** TÂCHE À FAIRE **
Donnez la suite de l'extrait choisi sur les livreurs de repas à Bruxelles, en commençant juste après sa dernière phrase.

** EXTRAIT CHOISI **
□ □ □

Galère
Oussama Tabti
Pendant plusieurs années, Oussama Tabti a étudié les conditions de travail des coursier·ères de repas omniprésent·es à Bruxelles. Derrière les plateformes de livraison soi-disant "orientées client" comme Deliveroo ou Uber Eats se cache un système libertaire qui, sous couvert de défense de la liberté, fait reposer tous les risques sur les livreur·ses indépendant·es. Celles·eux-ci doivent non seulement acheter elles·eux-mêmes leurs vêtements labellisés et sacs à dos et se procurer le vélo, mais aussi assumer les conséquences des pannes et incidents. Il·elles travaillent en outre souvent sans papiers ou sans la moindre protection.

□ □ □

** DONNÉES FOURNIES **
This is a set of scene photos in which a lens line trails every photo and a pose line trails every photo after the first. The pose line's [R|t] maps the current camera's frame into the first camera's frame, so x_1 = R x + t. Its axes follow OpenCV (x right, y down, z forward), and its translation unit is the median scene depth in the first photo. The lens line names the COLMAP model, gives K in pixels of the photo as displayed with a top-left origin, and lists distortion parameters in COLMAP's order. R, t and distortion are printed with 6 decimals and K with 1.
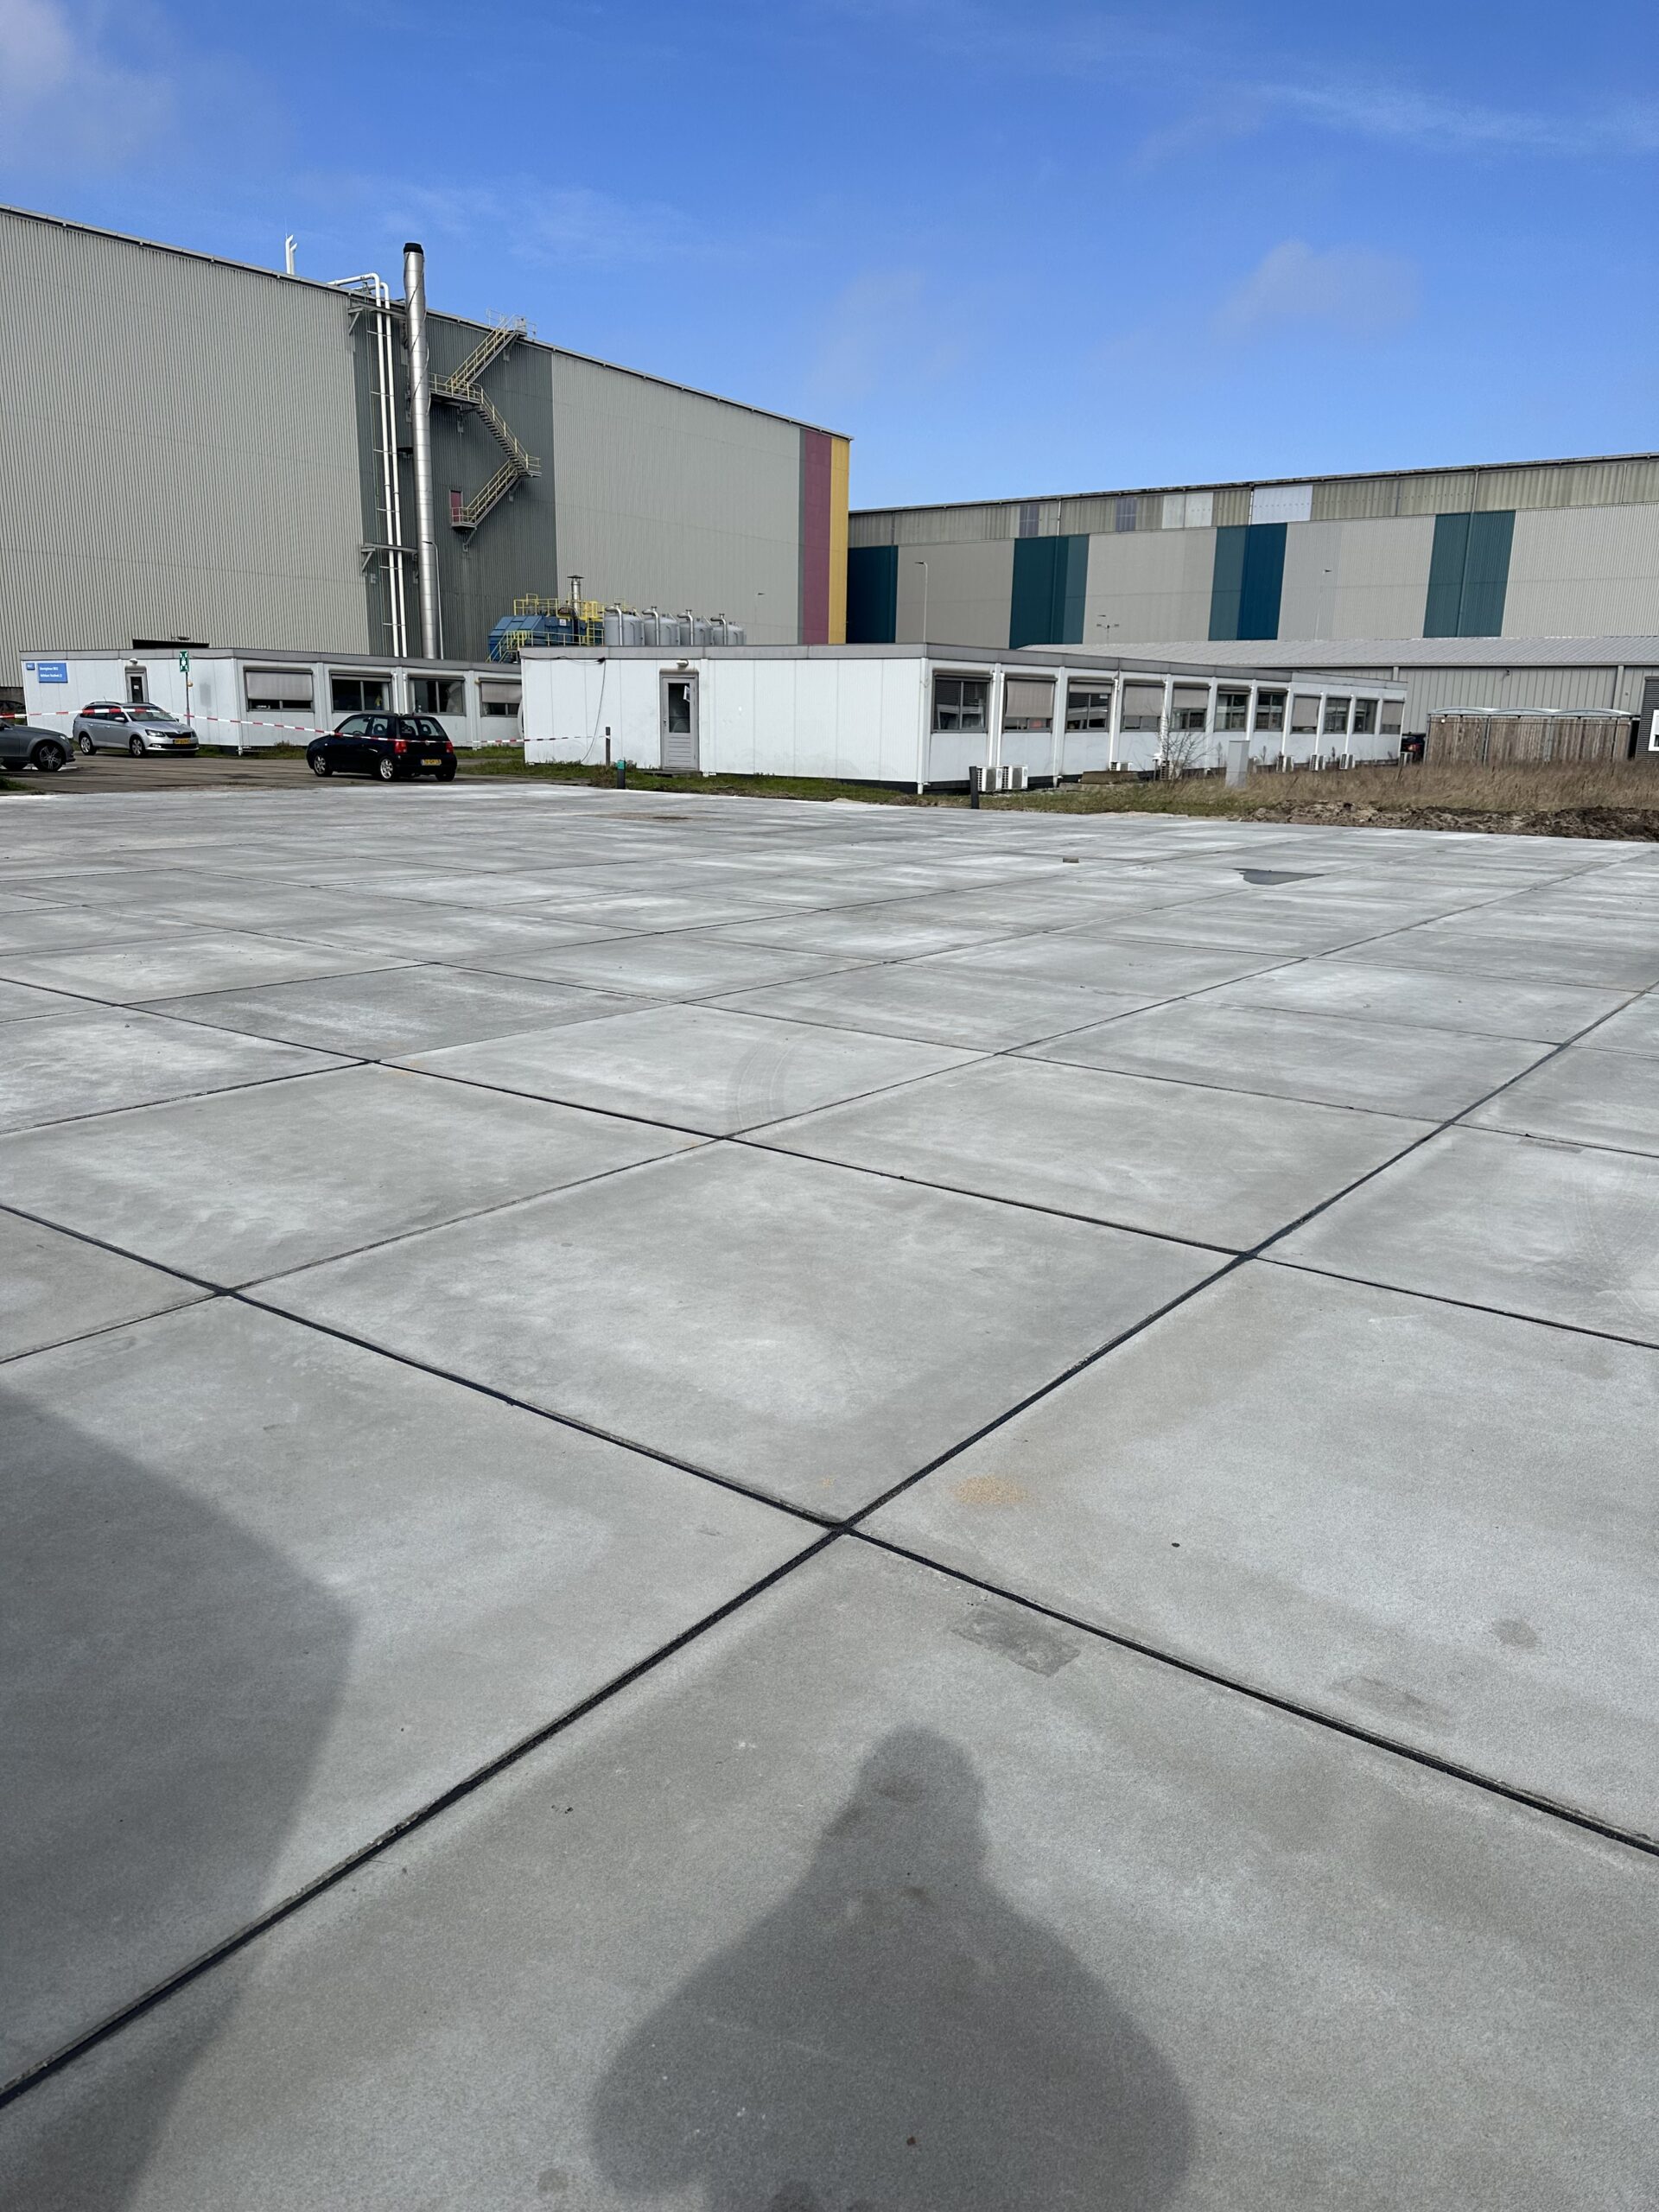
lens RADIAL K [[1546.6, 0, 829.5], [0, 1546.6, 1106.0], [0, 0, 1]] dist [0.107342, -0.143995]
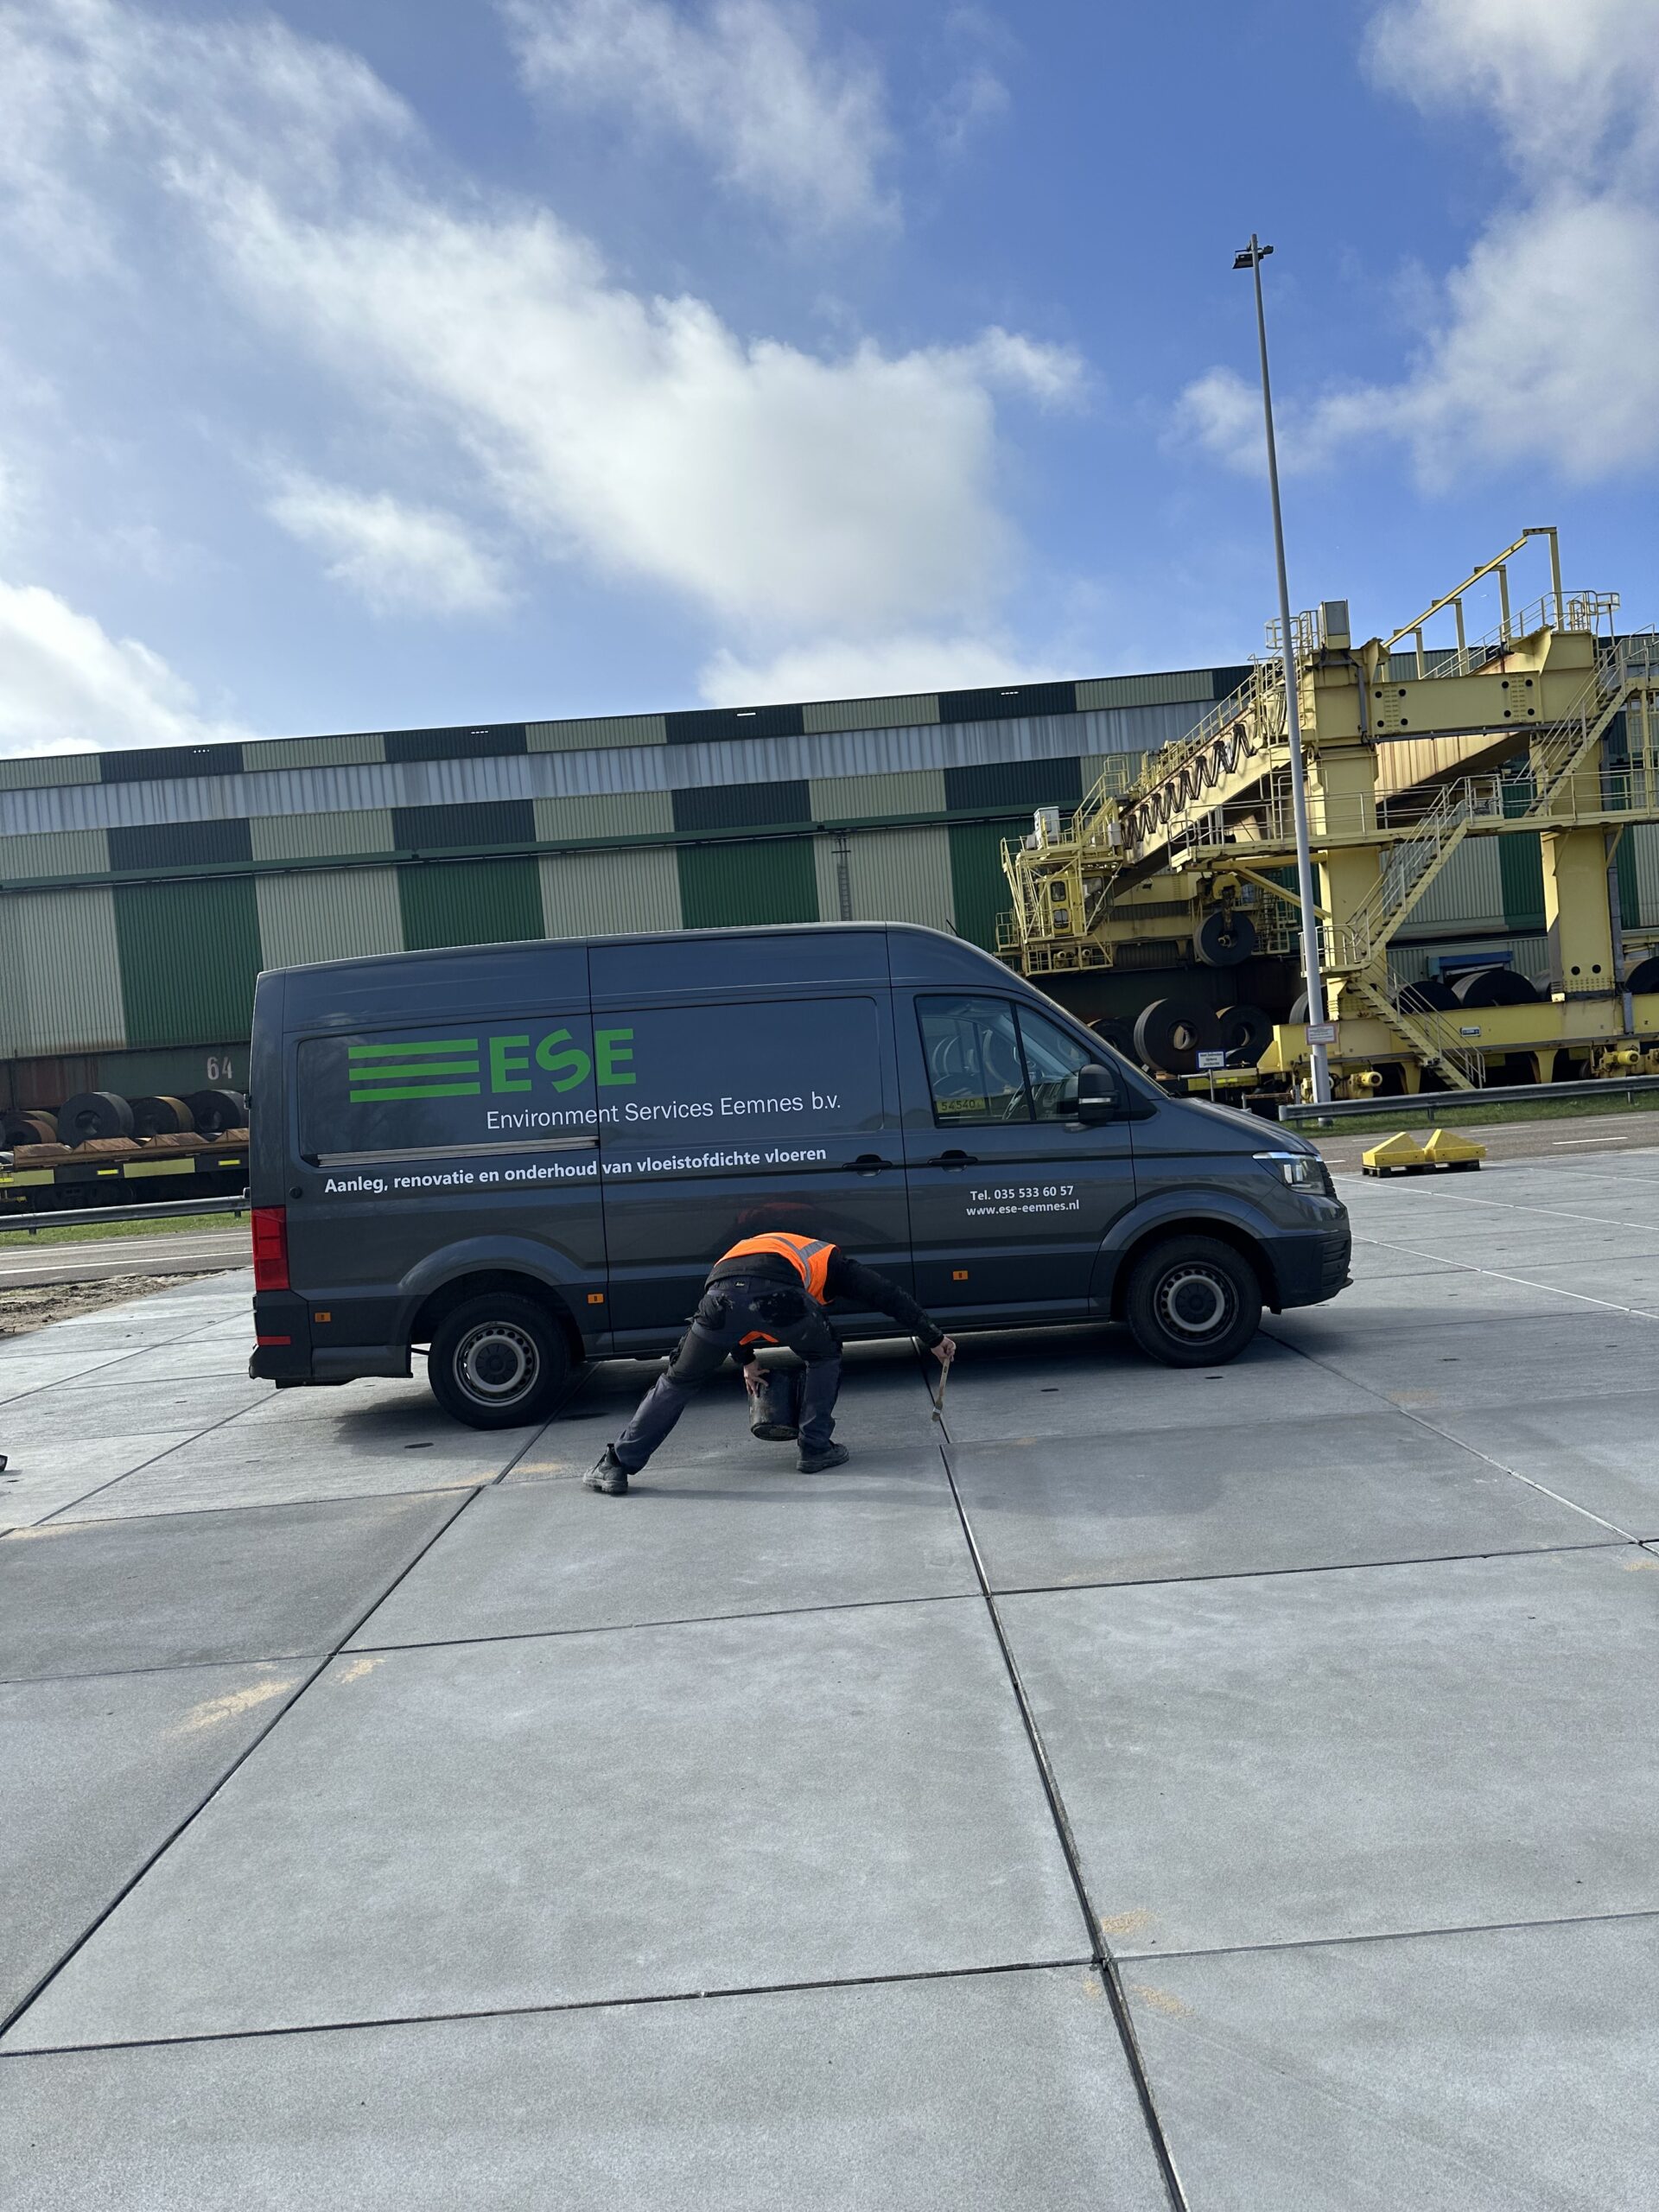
lens RADIAL K [[1546.6, 0, 829.5], [0, 1546.6, 1106.0], [0, 0, 1]] dist [0.107342, -0.143995]
pose [[-0.804062, 0.051557, -0.592306, 0.315912], [-0.074536, 0.979632, 0.186456, -0.371063], [0.589855, 0.194070, -0.783842, 1.466222]]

□ □ □

** VOTRE RÉPONSE **
Pour son œuvre intitulée Galère , Oussama Tabti part de deux objets emblématiques des coursier·ères: le vélo et le sac à dos. Des vélos au cadre rouillé et des sacs Uber Eats rafistolés avec du ruban adhésif témoignent de la dure réalité derrière les applis clinquantes. Les sacs à dos usagés ont été collectés par Tabti par troc avec des coursier·ères travaillant sur Bruxelles. Ces rencontres ont à leur tour donné lieu à des conversations sur la nature de leur travail et leur relation à la ville.
Le titre dérive du mot Galéa, un bateau à rames et à voile utilisé de l'Antiquité jusqu'au Moyen Âge, poussé par la force physique des "galériens", souvent des esclaves ou des prisonniers.